## Extract to read
▬▬▬▬▬▬▬▬▬▬

Tuesday, May 23, 2006

Feeling a Little Horse

So, I'm sitting at my desk, banging my head on the keyboard, as it were, trying to figure out why we say "as it were," instead of "as it was." But, I was also trying to come up with something clever to write about today, and I kept coming up empty. My head hurts. My throat is sore. I think I'm coming down with something and, to tell the truth I was about to totally throw in the towel, as it were, when my phone rings.
Aha! I say, somewhat hoarsely. Maybe this is my inspiration. So, I pick up the phone, the talk/listen part, anyway, and I say, "
Steve, here."
"Steve," the deep, somewhat familiar voice on the other end of the line says.
"Yes," I say in my rather soprano-ish voice. My voice always goes up a couple of octaves when I'm on the phone. And, I'm getting pretty sick of people replying, "Yes, mam," to me.
Anyway, the voice on the other end of the line continues, "I bet you don't know who this is."
I now know who the voice reminds me of, so I take a guess. "Mr. Ed?" I say, half-jokingly.
"Close, but no cigar," he answers.
"Sir, you have me at a disadvantage," I say.
"Let me introduce myself then," he says. "I'm Barbaro. At least that's what you folks call me."

▬▬▬▬▬▬▬▬▬▬

## Recorded data
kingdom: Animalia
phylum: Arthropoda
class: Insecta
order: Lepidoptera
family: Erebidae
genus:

▬▬▬▬▬▬▬▬▬▬

## The task
Reproduce the passage of the "Feeling a Little Horse" post above word for word, starting with "Tuesday, May 23, 2006" and going on through "my phone rings.".

## Task result
Tuesday, May 23, 2006

Feeling a Little Horse

So, I'm sitting at my desk, banging my head on the keyboard, as it were, trying to figure out why we say "as it were," instead of "as it was." But, I was also trying to come up with something clever to write about today, and I kept coming up empty. My head hurts. My throat is sore. I think I'm coming down with something and, to tell the truth I was about to totally throw in the towel, as it were, when my phone rings.